On the other hand, natural barriers also exist. Large firms like monopolies already existing in the market reap substantial economies of scale. This keeps potential competitors out of the market as the start-up costs are very high and it is thus very hard for them to survive in the industry, thus deterring them from entering. 

Another natural barrier would be a natural monopoly which already has high barriers to entry to begin with, allowing it to keep potential competitors from entering the market. [NOTE: Economics tutor's comments on this short sentence: This is not really the case; it’s more of the fact that no two firms can exist in the market at the same time because of the falling LRAC throughout the entire range of demand.]

[Insert diagram of Natural monopoly]

In conclusion, artificial barriers are usually more effective than natural barriers in keeping potential competitors from entering the market of monopolies. This is due to the fact that monopolies are mostly run by governments who then can create artificial barriers on their own. At the same time, it is also within the control of the firms to create their own barriers, especially by manipulating prices, to keep their competitors out of the market. 
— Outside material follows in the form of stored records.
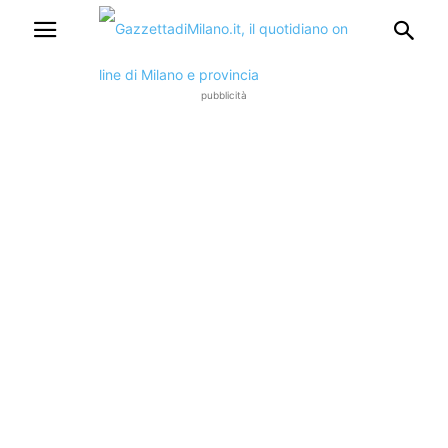
pubblicità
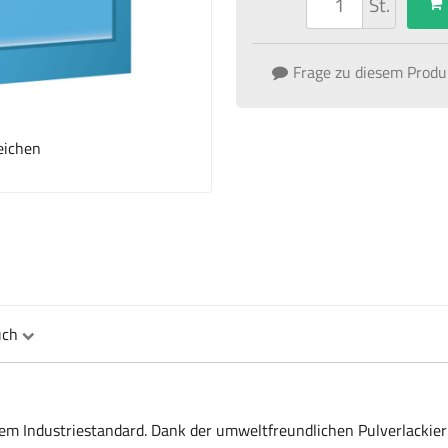
St.
Frage zu diesem Produ
eichen
uch
m Industriestandard. Dank der umweltfreundlichen Pulverlackieru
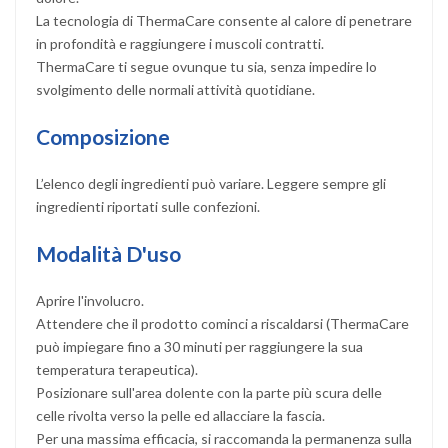
La tecnologia di ThermaCare consente al calore di penetrare
in profondità e raggiungere i muscoli contratti.
ThermaCare ti segue ovunque tu sia, senza impedire lo
svolgimento delle normali attività quotidiane.
Composizione
L’elenco degli ingredienti può variare. Leggere sempre gli
ingredienti riportati sulle confezioni.
Modalità D'uso
Aprire l'involucro.
Attendere che il prodotto cominci a riscaldarsi (ThermaCare
può impiegare fino a 30 minuti per raggiungere la sua
temperatura terapeutica).
Posizionare sull'area dolente con la parte più scura delle
celle rivolta verso la pelle ed allacciare la fascia.
Per una massima efficacia, si raccomanda la permanenza sulla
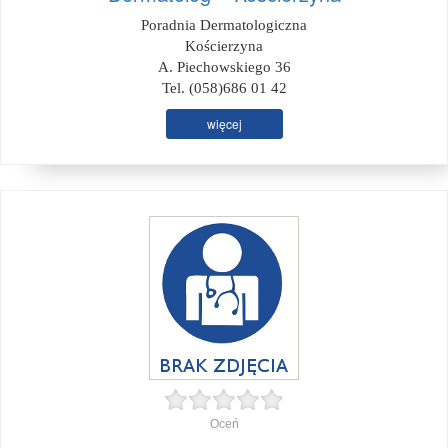
Poradnia Dermatologiczna
Kościerzyna
A. Piechowskiego 36
Tel. (058)686 01 42
więcej
Oceń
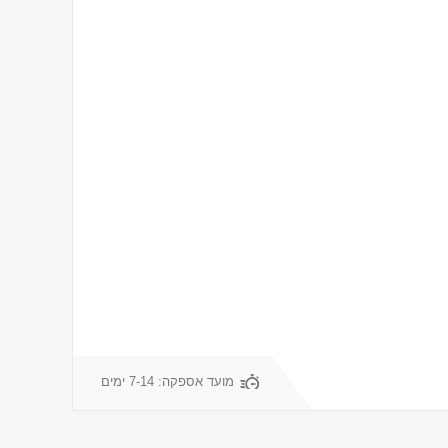
מועד אספקה:
7-14 ימים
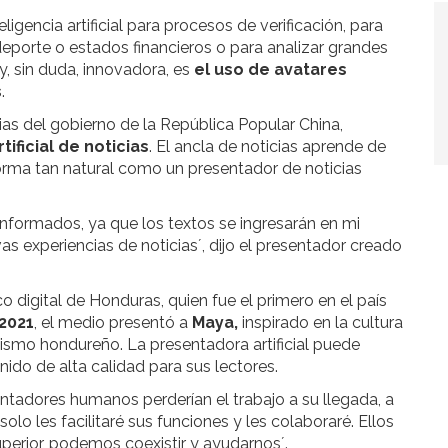
igencia artificial para procesos de verificación, para
porte o estados financieros o para analizar grandes
y, sin duda, innovadora, es
el uso de avatares
s
.
icias del gobierno de la República Popular China,
ificial de noticias
. El ancla de noticias aprende de
forma tan natural como un presentador de noticias
nformados, ya que los textos se ingresarán en mi
as experiencias de noticias´, dijo el presentador creado
ico digital de Honduras, quien fue el primero en el país
2021
, el medio presentó a
Maya,
inspirado en la cultura
ismo hondureño. La presentadora artificial puede
ido de alta calidad para sus lectores.
entadores humanos perderían el trabajo a su llegada, a
olo les facilitaré sus funciones y les colaboraré. Ellos
perior, podemos coexistir y ayudarnos´.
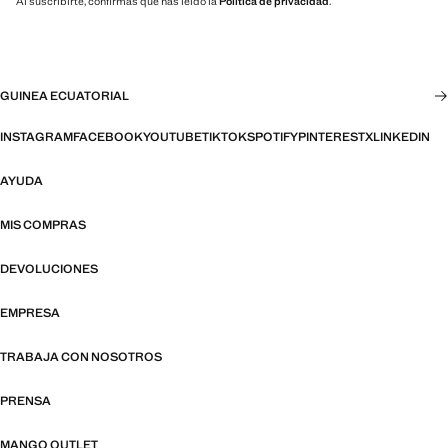
Al suscribirte, confirmas que has leído la
Política de privacidad
.
GUINEA ECUATORIAL
INSTAGRAM
FACEBOOK
YOUTUBE
TIKTOK
SPOTIFY
PINTEREST
X
LINKEDIN
AYUDA
MIS COMPRAS
DEVOLUCIONES
EMPRESA
TRABAJA CON NOSOTROS
PRENSA
MANGO OUTLET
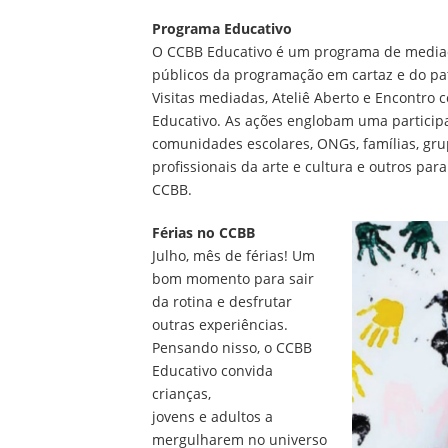
Programa Educativo
O CCBB Educativo é um programa de mediaç
públicos da programação em cartaz e do pat
Visitas mediadas, Ateliê Aberto e Encontro
Educativo. As ações englobam uma participa
comunidades escolares, ONGs, famílias, grup
profissionais da arte e cultura e outros para
CCBB.
Férias no CCBB
Julho, mês de férias! Um
bom momento para sair
da rotina e desfrutar
outras experiências.
Pensando nisso, o CCBB
Educativo convida
crianças,
jovens e adultos a
mergulharem no universo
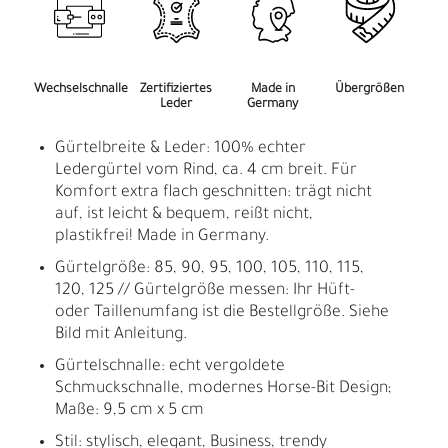
Wechselschnalle
Zertifiziertes
Made in
Übergrößen
Leder
Germany
Gürtelbreite & Leder: 100% echter
Ledergürtel vom Rind, ca. 4 cm breit. Für
Komfort extra flach geschnitten: trägt nicht
auf, ist leicht & bequem, reißt nicht,
plastikfrei! Made in Germany.
Gürtelgröße: 85, 90, 95, 100, 105, 110, 115,
120, 125 // Gürtelgröße messen: Ihr Hüft-
oder Taillenumfang ist die Bestellgröße. Siehe
Bild mit Anleitung.
Gürtelschnalle: echt vergoldete
Schmuckschnalle, modernes Horse-Bit Design;
Maße: 9,5 cm x 5 cm
Stil: stylisch, elegant, Business, trendy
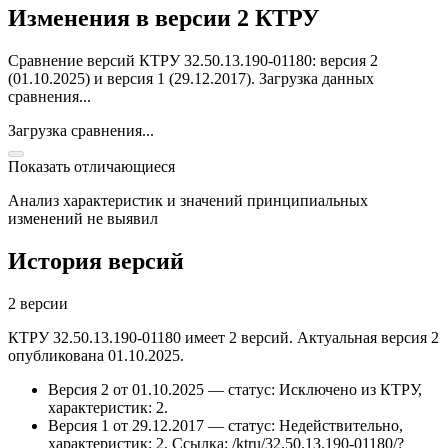
Изменения в версии 2 КТРУ
Сравнение версий КТРУ 32.50.13.190-01180: версия 2
(01.10.2025) и версия 1 (29.12.2017).
Загрузка данных
сравнения...
Загрузка сравнения...
Показать отличающиеся
Анализ характеристик и значений принципиальных
изменений не выявил
История версий
2 версии
КТРУ 32.50.13.190-01180 имеет 2 версий. Актуальная версия 2
опубликована 01.10.2025.
Версия 2 от 01.10.2025 — статус: Исключено из КТРУ,
характеристик: 2.
Версия 1 от 29.12.2017 — статус: Недействительно,
характеристик: 2.
Ссылка: /ktru/32.50.13.190-01180/?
JC Economics Essays - standard 'A' level H2 Economics essay: Tutor's comments on the essay - Special thanks to A.G. for her contribution, as well as the econs students behind this very impressive work. Other than the section in which I had to explicitly correct the students' written work, this essay is still generally quite good. Why is this essay good, and what makes it worthy of a grade A? It addresses the question and generally gets to the point quickly. It identifies the theme and then does a very good job of trying to address the parts of the question that help to get good grades. Although the student did require me to address one section by writing in an explicit comment on the concept, the general idea was still there, and overall the paper was quite good, especially with the natural monopoly diagram. Think of how to draw the economics diagrams for all your essays properly, and be careful as to what they look like. All the best, and think of how you could do better. Thanks for reading and cheers!